◆ SO GEHTS ◆
Übertrage jede Zeile des folgenden Materials in eine JSON-Liste aus Strings, einen String pro Zeile. Leerzeilen und Bilder bleiben dabei weg.
____ ZU PRÜFENDE DATEN
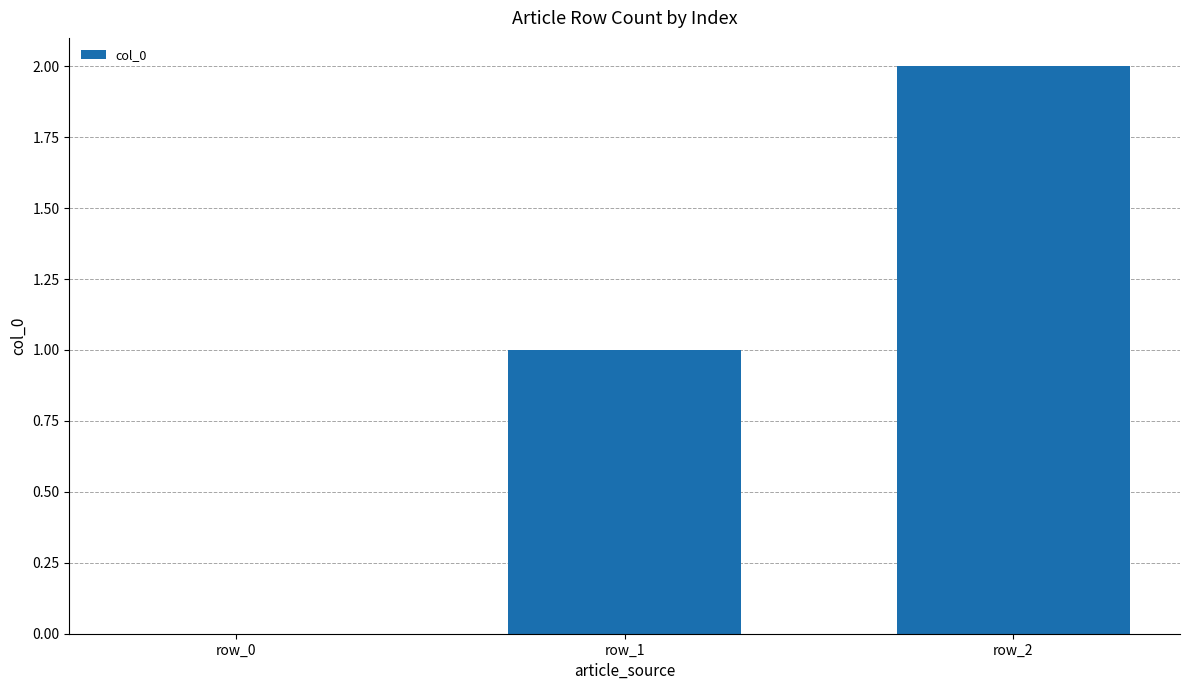

What is the average value?

1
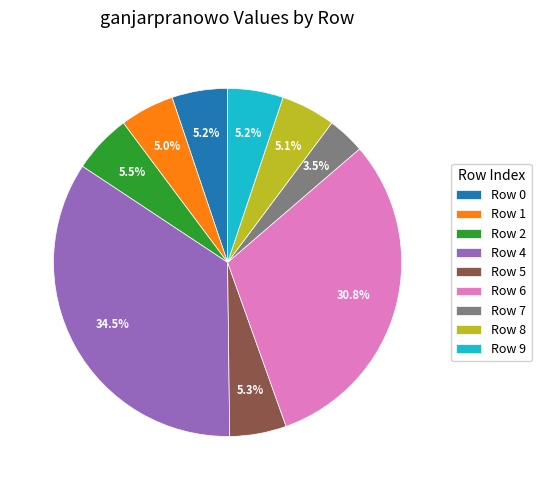

How many segments does this pie chart have?

9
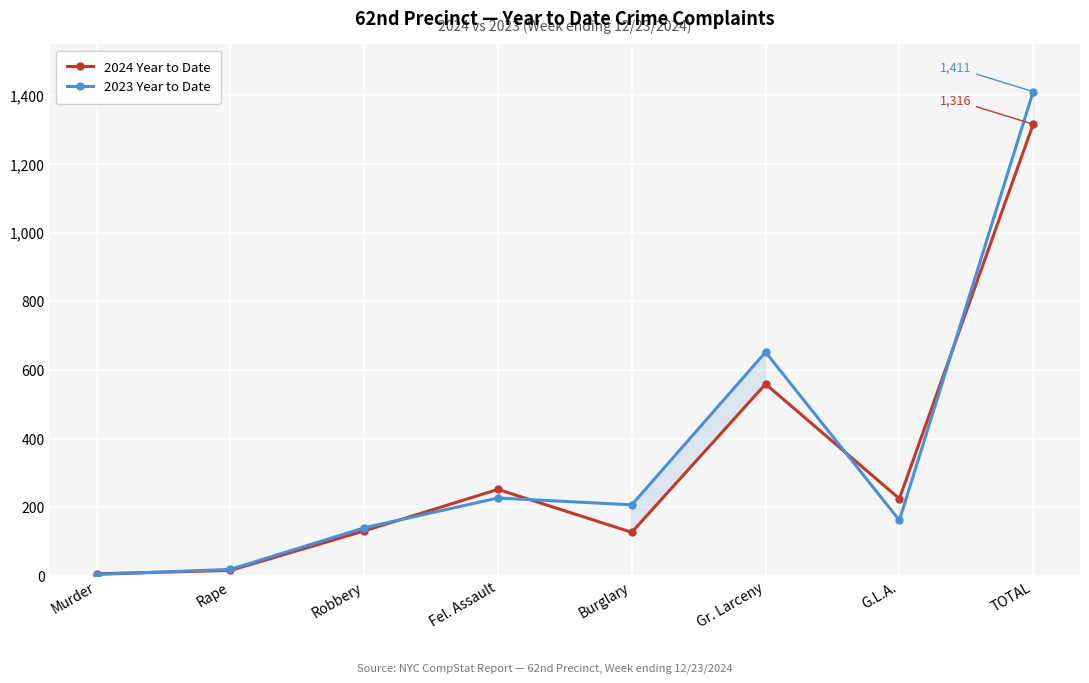

Which series has the largest range (max minus min)?

2023 Year to Date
________
◆ ERGEBNIS UNTEN ◆
[
  "What is the average value?",
  "1",
  "How many segments does this pie chart have?",
  "9",
  "Which series has the largest range (max minus min)?",
  "2023 Year to Date"
]